- **Job**:
Return, unchanged, the part of the listing that opens with the line containing "Na prvý pohľad" and closes with the line containing "sklenenou štruktúrou a animovaným svetelným", including both of those lines and nothing else.
=-=-=-=-=
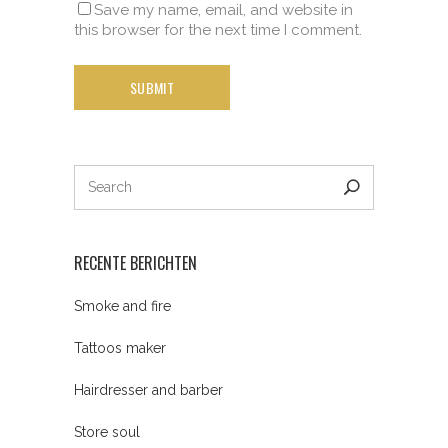
Save my name, email, and website in
this browser for the next time I comment.
RECENTE BERICHTEN
Smoke and fire
Tattoos maker
Hairdresser and barber
Store soul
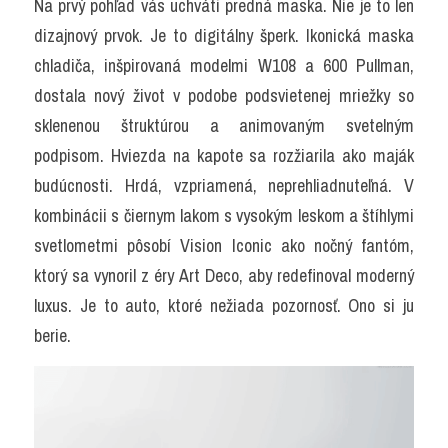
Na prvý pohľad vás uchváti predná maska. Nie je to len 
dizajnový prvok. Je to digitálny šperk. Ikonická maska 
chladiča, inšpirovaná modelmi W108 a 600 Pullman, 
dostala nový život v podobe podsvietenej mriežky so 
sklenenou štruktúrou a animovaným svetelným 
podpisom. Hviezda na kapote sa rozžiarila ako maják 
budúcnosti. Hrdá, vzpriamená, neprehliadnuteľná. V 
kombinácii s čiernym lakom s vysokým leskom a štíhlymi 
svetlometmi pôsobí Vision Iconic ako nočný fantóm, 
ktorý sa vynoril z éry Art Deco, aby redefinoval moderný 
luxus. Je to auto, ktoré nežiada pozornosť. Ono si ju 
berie.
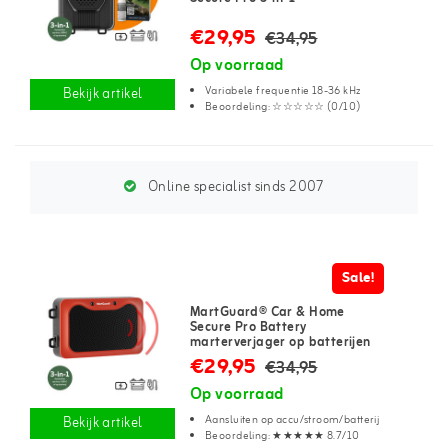
€29,95
€34,95
Op voorraad
Variabele frequentie 18-36 kHz
Bekijk artikel
Beoordeling: ☆☆☆☆☆ (0/10)
Online specialist sinds 2007
Sale!
MartGuard® Car & Home
Secure Pro Battery
marterverjager op batterijen
€29,95
€34,95
Op voorraad
Aansluiten op accu/stroom/batterij
Bekijk artikel
Beoordeling: ★★★★★ 8.7/10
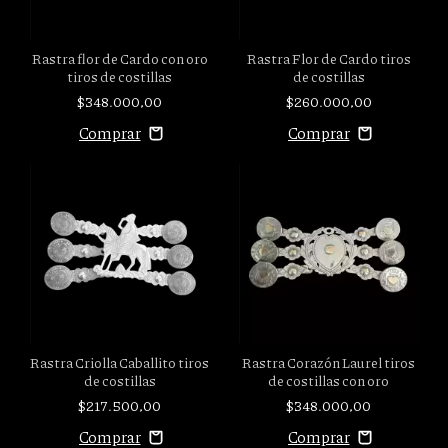
Rastra flor de Cardo con oro
Rastra Flor de Cardo tiros
tiros de costillas
de costillas
$348.000,00
$260.000,00
Rastra Criolla Caballito tiros
Rastra Corazón Laurel tiros
de costillas
de costillas con oro
$217.500,00
$348.000,00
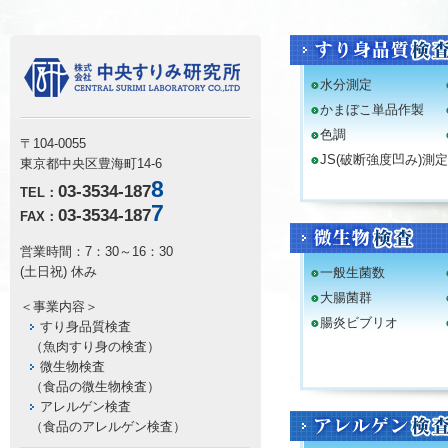
水分測定
かまぼこ単品作製
色調
〒104-0055
JS(破断強度凹み)測定
東京都中央区豊海町14-6
8
03-3534-187
TEL：
7
03-3534-187
FAX：
営業時間：7：30～16：30
(土日祝) 休み
一般生菌数
大腸菌群
＜事業内容＞
腸炎ビブリオ
すり身品質検査
（魚肉すり身の検査）
微生物検査
（食品の微生物検査）
アレルゲン検査
（食品のアレルゲン検査）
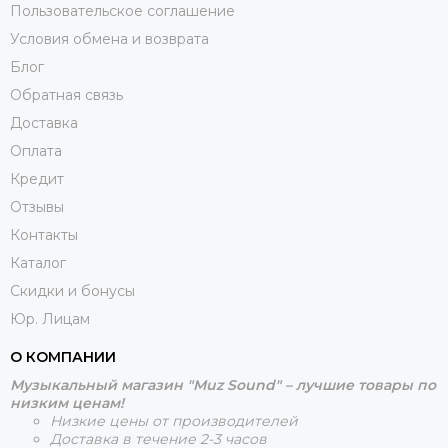
Пользовательское соглашение
Условия обмена и возврата
Блог
Обратная связь
Доставка
Оплата
Кредит
Отзывы
Контакты
Каталог
Скидки и бонусы
Юр. Лицам
О КОМПАНИИ
Музыкальный магазин "Muz Sound" – лучшие товары по
низким ценам!
Низкие цены от производителей
Доставка в течение 2-3 часов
=-=-=-=-=
- **Response**:
Na prvý pohľad vás uchváti predná maska. Nie je to len 
dizajnový prvok. Je to digitálny šperk. Ikonická maska 
chladiča, inšpirovaná modelmi W108 a 600 Pullman, 
dostala nový život v podobe podsvietenej mriežky so 
sklenenou štruktúrou a animovaným svetelným 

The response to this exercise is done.